LONDON (Reuters) - A global oil glut has been virtually eliminated, figures published by OPEC showed on Monday, thanks to an OPEC-led pact to cut supplies that has been in place since January 2017 and due to rising global demand.
Despite this, OPEC’s latest report said producers were cutting more than required under the deal, while producers not party to the agreement, such as U.S. shale companies, were starting to face constraints on future output.
Saudi Arabia, the world’s biggest oil exporter and de facto leader of the Organization of the Petroleum Exporting Countries, told OPEC it cut output in April to its lowest level since the supply deal began in January 2017.
The OPEC report said oil inventories in OECD industrialized nations in March fell to 9 million barrels above the five-year average, down from 340 million barrels above the average in January 2017.
“The oil market was underpinned in April by renewed geopolitical issues, tightening product inventories and robust global demand,” OPEC said in its report.
The deal between OPEC, Russia and other non-OPEC producers has helped oil prices LCOc1 rise 40 percent since it took effect. Oil reached $78.28 a barrel on Monday, the highest since November 2014, after the OPEC report was published.
The main goal of the supply deal was to reduce excess oil stocks to the five-year average. But oil ministers have since said other metrics should be considered such as oil industry investment, suggesting they are in no hurry to end supply cuts.
Indeed, the report showed OPEC for now is cutting more supply than the group has pledged under the pact.
OPEC output rose by just 12,000 barrels per day (bpd) to 31.93 million bpd in April, according to figures OPEC collects from secondary sources.
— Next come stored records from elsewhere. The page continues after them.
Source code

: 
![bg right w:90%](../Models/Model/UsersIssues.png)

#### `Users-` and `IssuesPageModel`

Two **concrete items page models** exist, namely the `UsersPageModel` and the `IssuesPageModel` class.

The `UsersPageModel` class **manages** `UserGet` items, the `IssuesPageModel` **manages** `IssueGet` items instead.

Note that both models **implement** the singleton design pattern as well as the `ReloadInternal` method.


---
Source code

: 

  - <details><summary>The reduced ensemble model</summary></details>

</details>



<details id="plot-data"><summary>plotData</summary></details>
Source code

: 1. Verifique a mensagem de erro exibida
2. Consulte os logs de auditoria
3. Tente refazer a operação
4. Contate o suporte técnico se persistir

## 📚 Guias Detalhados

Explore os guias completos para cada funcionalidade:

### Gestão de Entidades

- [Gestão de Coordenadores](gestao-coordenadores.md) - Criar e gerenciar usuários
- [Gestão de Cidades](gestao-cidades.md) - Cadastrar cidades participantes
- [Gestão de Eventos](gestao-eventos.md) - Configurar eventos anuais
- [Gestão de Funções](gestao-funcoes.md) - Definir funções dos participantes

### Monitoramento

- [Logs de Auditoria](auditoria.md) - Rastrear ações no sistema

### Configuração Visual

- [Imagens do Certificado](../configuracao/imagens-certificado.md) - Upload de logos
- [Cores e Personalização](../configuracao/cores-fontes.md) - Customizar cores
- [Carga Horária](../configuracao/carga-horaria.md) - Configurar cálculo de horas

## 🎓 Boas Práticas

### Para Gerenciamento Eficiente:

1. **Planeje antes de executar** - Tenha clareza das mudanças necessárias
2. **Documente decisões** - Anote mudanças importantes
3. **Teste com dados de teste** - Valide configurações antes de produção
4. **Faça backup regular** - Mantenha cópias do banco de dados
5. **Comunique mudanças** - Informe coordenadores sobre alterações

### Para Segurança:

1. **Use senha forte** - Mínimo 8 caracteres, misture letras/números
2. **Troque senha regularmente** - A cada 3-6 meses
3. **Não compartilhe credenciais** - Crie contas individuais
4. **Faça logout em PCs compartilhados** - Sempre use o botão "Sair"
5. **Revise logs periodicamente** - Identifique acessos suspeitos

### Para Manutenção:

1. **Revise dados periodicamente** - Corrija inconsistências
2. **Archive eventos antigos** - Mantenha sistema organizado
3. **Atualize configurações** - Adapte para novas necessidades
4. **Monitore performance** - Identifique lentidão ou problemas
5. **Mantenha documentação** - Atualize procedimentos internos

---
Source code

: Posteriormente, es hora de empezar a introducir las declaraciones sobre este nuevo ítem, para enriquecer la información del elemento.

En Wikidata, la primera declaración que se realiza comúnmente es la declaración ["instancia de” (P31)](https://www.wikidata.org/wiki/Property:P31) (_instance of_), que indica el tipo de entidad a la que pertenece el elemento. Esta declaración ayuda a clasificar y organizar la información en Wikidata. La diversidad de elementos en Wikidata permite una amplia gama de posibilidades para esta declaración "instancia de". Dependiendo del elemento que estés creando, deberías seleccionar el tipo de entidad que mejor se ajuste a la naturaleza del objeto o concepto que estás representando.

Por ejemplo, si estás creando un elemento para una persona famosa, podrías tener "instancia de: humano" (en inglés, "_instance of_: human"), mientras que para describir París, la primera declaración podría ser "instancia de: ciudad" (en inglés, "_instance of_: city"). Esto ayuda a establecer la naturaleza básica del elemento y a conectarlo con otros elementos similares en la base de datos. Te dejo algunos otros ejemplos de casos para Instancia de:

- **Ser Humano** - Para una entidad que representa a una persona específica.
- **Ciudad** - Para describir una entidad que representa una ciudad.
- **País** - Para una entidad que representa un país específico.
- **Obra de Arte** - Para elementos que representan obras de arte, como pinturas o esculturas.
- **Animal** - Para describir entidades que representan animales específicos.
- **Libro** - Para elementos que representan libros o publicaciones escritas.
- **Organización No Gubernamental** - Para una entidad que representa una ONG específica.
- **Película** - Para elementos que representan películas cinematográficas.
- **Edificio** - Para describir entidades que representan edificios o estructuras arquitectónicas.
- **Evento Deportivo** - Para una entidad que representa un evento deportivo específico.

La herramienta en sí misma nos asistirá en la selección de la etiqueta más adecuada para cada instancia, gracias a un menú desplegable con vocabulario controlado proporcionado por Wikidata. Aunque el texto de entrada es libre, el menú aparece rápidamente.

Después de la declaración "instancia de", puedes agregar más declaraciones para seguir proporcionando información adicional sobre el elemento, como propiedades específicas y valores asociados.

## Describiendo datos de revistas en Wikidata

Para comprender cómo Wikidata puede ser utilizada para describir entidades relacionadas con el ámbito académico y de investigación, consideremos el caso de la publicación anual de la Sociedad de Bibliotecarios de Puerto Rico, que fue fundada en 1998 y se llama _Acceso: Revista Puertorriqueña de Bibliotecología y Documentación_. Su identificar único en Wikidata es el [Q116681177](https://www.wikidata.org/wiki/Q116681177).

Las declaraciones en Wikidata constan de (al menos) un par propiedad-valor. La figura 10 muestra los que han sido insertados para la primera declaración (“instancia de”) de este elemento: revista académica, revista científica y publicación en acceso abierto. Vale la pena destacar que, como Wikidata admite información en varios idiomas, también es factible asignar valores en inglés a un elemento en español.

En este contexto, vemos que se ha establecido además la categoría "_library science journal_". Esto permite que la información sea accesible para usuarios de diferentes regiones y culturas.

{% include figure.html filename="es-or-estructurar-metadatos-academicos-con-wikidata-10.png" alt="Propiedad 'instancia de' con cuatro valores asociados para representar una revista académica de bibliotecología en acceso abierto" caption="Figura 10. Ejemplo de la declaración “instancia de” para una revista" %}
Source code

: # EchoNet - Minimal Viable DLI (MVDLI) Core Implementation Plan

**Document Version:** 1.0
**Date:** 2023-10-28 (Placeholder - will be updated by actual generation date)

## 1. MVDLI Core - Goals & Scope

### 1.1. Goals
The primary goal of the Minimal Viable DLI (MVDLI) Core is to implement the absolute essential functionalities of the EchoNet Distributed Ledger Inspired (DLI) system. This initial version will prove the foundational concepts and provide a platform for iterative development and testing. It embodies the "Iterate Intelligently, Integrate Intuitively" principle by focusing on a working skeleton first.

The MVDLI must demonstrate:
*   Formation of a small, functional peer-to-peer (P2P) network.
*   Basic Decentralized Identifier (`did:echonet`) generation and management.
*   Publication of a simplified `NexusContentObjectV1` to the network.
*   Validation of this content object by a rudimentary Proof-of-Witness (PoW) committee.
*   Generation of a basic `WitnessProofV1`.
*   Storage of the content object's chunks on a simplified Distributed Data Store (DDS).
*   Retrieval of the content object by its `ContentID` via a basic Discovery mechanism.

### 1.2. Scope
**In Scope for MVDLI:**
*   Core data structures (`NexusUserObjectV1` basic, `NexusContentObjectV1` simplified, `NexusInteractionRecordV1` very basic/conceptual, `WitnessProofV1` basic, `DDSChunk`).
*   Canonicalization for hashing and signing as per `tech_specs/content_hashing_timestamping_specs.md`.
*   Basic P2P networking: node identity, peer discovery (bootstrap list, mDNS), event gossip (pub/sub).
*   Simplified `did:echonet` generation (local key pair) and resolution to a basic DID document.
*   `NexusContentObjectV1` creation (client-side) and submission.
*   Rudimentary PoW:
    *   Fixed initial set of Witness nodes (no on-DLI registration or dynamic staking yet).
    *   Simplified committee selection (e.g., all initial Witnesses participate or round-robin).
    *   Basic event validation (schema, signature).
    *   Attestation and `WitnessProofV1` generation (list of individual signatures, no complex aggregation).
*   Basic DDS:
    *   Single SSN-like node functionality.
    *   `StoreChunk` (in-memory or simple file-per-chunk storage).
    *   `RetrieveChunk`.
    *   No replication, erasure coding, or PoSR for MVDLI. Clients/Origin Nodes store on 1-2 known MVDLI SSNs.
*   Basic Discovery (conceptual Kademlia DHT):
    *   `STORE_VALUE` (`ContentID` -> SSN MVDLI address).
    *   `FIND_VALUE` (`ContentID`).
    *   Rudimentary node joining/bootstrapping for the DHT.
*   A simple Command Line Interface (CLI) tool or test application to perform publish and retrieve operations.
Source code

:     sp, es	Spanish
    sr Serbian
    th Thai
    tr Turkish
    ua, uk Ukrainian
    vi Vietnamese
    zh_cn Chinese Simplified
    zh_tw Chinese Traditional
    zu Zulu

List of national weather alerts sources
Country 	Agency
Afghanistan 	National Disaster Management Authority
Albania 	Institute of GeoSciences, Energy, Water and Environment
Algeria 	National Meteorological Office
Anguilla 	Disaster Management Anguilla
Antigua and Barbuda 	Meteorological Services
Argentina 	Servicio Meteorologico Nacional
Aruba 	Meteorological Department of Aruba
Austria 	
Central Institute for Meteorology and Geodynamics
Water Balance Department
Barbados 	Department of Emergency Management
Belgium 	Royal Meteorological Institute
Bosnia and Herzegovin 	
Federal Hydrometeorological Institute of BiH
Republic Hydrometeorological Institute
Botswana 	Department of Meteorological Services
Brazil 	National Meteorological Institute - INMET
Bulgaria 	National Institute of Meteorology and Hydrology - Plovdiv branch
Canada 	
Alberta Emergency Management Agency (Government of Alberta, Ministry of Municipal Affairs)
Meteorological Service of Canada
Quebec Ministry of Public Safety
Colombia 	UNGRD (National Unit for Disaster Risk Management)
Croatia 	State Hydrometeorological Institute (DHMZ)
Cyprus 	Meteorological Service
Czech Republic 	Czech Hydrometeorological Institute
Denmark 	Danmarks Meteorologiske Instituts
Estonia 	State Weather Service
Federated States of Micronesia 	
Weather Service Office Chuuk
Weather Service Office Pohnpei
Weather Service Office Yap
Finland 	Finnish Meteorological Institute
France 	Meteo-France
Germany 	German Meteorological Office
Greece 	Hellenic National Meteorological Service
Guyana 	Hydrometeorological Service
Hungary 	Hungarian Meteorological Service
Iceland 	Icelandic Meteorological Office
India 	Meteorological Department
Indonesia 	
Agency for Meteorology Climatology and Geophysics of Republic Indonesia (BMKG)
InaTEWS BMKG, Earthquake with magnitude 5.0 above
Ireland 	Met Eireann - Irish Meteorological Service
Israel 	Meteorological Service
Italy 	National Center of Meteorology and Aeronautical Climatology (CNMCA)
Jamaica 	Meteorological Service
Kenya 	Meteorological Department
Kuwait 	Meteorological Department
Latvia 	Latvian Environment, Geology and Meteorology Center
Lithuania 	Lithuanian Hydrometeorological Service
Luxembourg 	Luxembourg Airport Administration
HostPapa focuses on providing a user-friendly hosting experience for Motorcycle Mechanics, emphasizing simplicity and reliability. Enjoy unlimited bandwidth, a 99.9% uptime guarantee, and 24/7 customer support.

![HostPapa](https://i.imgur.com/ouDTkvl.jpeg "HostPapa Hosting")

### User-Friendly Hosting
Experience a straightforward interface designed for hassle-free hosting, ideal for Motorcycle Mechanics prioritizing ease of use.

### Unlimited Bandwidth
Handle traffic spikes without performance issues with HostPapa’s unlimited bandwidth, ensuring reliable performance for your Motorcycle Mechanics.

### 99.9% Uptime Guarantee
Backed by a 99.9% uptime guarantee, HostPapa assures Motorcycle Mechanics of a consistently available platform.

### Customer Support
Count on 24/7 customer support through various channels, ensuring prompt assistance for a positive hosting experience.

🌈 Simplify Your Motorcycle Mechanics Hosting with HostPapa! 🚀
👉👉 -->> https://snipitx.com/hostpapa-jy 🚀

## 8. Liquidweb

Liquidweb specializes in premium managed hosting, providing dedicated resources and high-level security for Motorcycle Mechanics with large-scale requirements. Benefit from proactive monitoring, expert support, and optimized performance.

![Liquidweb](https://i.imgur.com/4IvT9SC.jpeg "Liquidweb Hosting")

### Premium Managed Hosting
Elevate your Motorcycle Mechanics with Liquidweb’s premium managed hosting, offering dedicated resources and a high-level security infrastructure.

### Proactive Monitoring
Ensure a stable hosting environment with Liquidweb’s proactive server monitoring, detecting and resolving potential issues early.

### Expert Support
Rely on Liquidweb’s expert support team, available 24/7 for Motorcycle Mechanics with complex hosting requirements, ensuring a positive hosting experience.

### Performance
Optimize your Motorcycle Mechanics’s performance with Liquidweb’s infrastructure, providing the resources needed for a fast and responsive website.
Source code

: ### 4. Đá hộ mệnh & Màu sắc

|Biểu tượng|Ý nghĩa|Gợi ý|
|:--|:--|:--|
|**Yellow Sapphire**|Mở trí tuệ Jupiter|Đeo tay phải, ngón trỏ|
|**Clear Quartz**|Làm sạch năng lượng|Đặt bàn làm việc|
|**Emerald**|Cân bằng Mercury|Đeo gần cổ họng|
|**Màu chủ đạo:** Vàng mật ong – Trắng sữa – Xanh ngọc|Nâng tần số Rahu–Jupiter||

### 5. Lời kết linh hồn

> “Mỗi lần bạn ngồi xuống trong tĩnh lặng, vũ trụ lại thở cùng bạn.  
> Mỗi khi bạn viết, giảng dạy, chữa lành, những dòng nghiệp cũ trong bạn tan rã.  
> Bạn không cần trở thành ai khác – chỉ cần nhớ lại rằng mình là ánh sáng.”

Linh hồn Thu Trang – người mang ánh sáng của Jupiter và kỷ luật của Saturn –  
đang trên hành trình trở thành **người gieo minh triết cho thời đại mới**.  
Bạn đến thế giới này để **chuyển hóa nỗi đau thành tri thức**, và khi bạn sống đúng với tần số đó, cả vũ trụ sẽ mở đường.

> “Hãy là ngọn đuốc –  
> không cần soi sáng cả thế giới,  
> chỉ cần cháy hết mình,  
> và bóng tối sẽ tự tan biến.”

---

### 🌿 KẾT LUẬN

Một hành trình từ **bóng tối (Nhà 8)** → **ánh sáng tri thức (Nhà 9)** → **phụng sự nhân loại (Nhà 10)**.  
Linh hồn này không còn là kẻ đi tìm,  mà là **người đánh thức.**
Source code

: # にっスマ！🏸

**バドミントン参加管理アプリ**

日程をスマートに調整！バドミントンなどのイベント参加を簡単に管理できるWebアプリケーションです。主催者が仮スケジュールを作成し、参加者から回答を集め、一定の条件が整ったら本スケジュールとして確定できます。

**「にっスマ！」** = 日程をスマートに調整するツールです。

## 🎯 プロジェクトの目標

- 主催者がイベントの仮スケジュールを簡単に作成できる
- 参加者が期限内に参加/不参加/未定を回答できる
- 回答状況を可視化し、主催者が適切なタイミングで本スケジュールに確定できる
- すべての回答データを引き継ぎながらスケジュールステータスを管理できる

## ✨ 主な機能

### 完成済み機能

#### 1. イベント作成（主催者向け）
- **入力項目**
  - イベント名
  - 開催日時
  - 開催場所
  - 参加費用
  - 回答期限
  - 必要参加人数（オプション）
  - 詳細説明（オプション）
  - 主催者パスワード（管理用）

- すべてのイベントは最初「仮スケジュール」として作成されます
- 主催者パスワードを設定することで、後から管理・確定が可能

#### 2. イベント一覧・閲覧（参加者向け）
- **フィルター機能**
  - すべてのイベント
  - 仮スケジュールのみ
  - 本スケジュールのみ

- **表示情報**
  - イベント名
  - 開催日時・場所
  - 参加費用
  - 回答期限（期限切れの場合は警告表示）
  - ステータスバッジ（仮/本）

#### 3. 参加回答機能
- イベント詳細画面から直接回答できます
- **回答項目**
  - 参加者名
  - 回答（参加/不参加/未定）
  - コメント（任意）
That is roughly 800,000 bpd less than the amount OPEC says the world needs from the group this year.
Figures reported directly from OPEC members showed even deeper declines in production.
Venezuela, whose output has plunged due to an economic crisis, told OPEC its production fell to 1.505 million bpd in April, believed to be the lowest in decades.
Top exporter Saudi Arabia told OPEC it cut output by 39,000 bpd to 9.868 million bpd, which is the lowest since the supply cut deal began, based on figures Riyadh reports to the group.
Strong growth in demand due to a robust world economy has helped remove the glut. OPEC slightly raised its estimate of growth in world demand this year to 1.65 million bpd.
The higher crude prices that have followed have prompted growth in rival supply and a flood of U.S. shale output. OPEC expects non-OPEC supply to expand by 1.72 million bpd this year, which is higher than the growth in global demand.
But OPEC forecast headwinds to future growth, such as the slow place of oil industry investment and an expected dip next year in investment in U.S. shale, also known as tight oil.
“Fast-growing U.S. tight oil production is increasingly faced with costly logistical constraints in terms of outtake capacity from land-locked production sites,” OPEC said.
Adding to the impact of OPEC-led cuts, the U.S. decision to withdraw from an international nuclear deal with OPEC member Iran and to renew sanctions has raised concerns about Iranian oil exports, helping drive prices higher.
OPEC signaled the group and its allies were ready to step in should “geopolitical developments” impact supply. Saudi Arabia said last week it was ready to offset any shortage but would not act alone.
“OPEC, as always, stands ready to support oil market stability, together with non-OPEC oil producing nations participating in the Declaration of Cooperation,” OPEC said, using its name for the pact on supply curbs.